■ **Aim**
Copy every line of the items below word for word, leaving out the pictures.

■ **Dataset records**
● ● ● ●
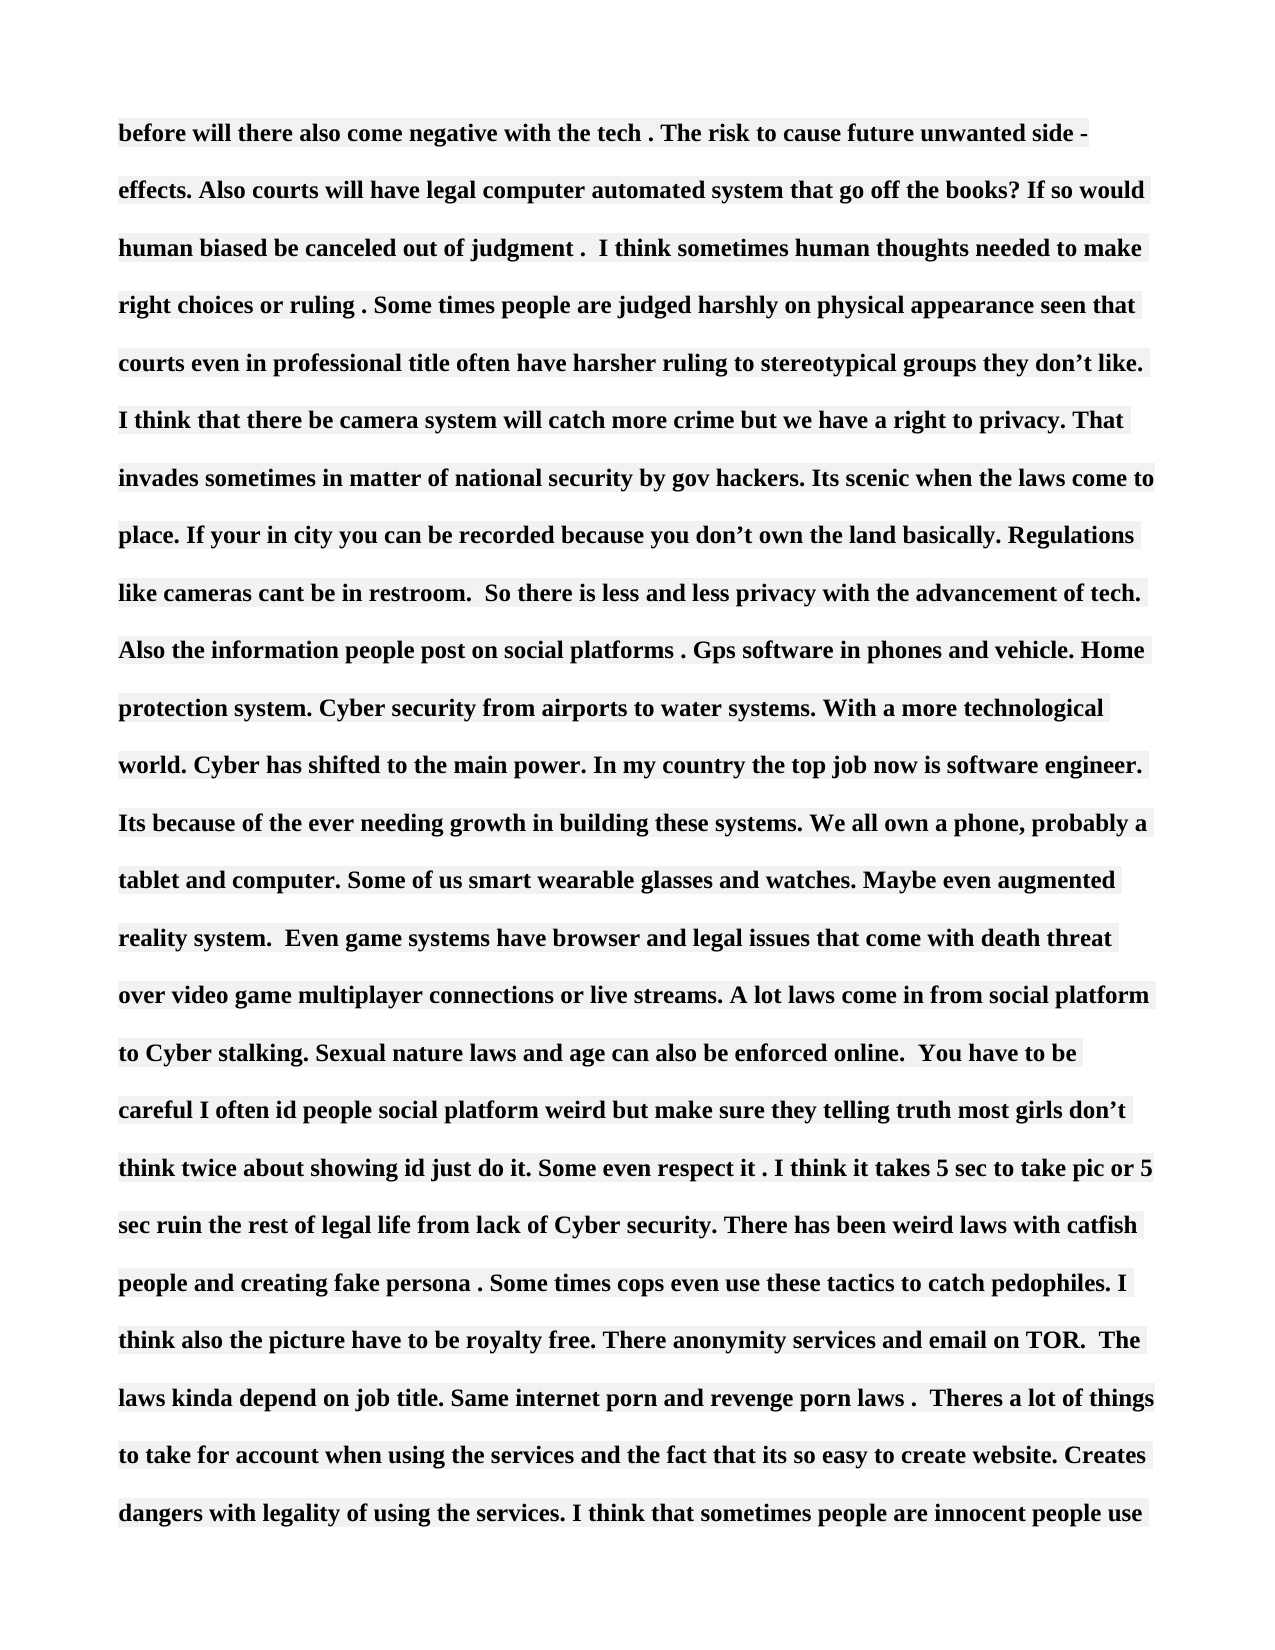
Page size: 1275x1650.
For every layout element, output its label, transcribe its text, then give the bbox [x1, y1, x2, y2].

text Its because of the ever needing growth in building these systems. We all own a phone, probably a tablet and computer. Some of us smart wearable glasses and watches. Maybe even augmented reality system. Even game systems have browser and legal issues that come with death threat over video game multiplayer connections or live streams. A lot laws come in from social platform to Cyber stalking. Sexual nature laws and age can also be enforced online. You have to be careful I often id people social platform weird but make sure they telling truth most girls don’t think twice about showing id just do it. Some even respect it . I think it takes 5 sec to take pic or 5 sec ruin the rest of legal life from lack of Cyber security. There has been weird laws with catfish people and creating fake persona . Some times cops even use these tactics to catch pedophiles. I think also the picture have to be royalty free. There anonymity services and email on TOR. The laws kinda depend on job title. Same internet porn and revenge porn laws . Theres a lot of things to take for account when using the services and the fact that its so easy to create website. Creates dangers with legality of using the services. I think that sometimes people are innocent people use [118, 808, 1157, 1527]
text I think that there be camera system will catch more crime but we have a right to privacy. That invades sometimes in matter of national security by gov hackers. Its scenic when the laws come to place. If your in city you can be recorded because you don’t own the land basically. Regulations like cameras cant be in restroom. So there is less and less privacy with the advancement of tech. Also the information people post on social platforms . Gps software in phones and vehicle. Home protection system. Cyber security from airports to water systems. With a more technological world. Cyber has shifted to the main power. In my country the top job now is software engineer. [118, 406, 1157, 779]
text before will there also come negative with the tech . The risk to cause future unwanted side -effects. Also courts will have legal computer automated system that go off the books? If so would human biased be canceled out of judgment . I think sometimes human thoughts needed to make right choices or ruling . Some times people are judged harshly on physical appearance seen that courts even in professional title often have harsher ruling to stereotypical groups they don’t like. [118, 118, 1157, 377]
● ● ● ●
■ **Full answer**
Page size: 1275x1650.
For every layout element, output its label, transcribe its text, then give the bbox [x1, y1, x2, y2].

text Its because of the ever needing growth in building these systems. We all own a phone, probably a tablet and computer. Some of us smart wearable glasses and watches. Maybe even augmented reality system. Even game systems have browser and legal issues that come with death threat over video game multiplayer connections or live streams. A lot laws come in from social platform to Cyber stalking. Sexual nature laws and age can also be enforced online. You have to be careful I often id people social platform weird but make sure they telling truth most girls don’t think twice about showing id just do it. Some even respect it . I think it takes 5 sec to take pic or 5 sec ruin the rest of legal life from lack of Cyber security. There has been weird laws with catfish people and creating fake persona . Some times cops even use these tactics to catch pedophiles. I think also the picture have to be royalty free. There anonymity services and email on TOR. The laws kinda depend on job title. Same internet porn and revenge porn laws . Theres a lot of things to take for account when using the services and the fact that its so easy to create website. Creates dangers with legality of using the services. I think that sometimes people are innocent people use [118, 808, 1157, 1527]
text I think that there be camera system will catch more crime but we have a right to privacy. That invades sometimes in matter of national security by gov hackers. Its scenic when the laws come to place. If your in city you can be recorded because you don’t own the land basically. Regulations like cameras cant be in restroom. So there is less and less privacy with the advancement of tech. Also the information people post on social platforms . Gps software in phones and vehicle. Home protection system. Cyber security from airports to water systems. With a more technological world. Cyber has shifted to the main power. In my country the top job now is software engineer. [118, 406, 1157, 779]
text before will there also come negative with the tech . The risk to cause future unwanted side -effects. Also courts will have legal computer automated system that go off the books? If so would human biased be canceled out of judgment . I think sometimes human thoughts needed to make right choices or ruling . Some times people are judged harshly on physical appearance seen that courts even in professional title often have harsher ruling to stereotypical groups they don’t like. [118, 118, 1157, 377]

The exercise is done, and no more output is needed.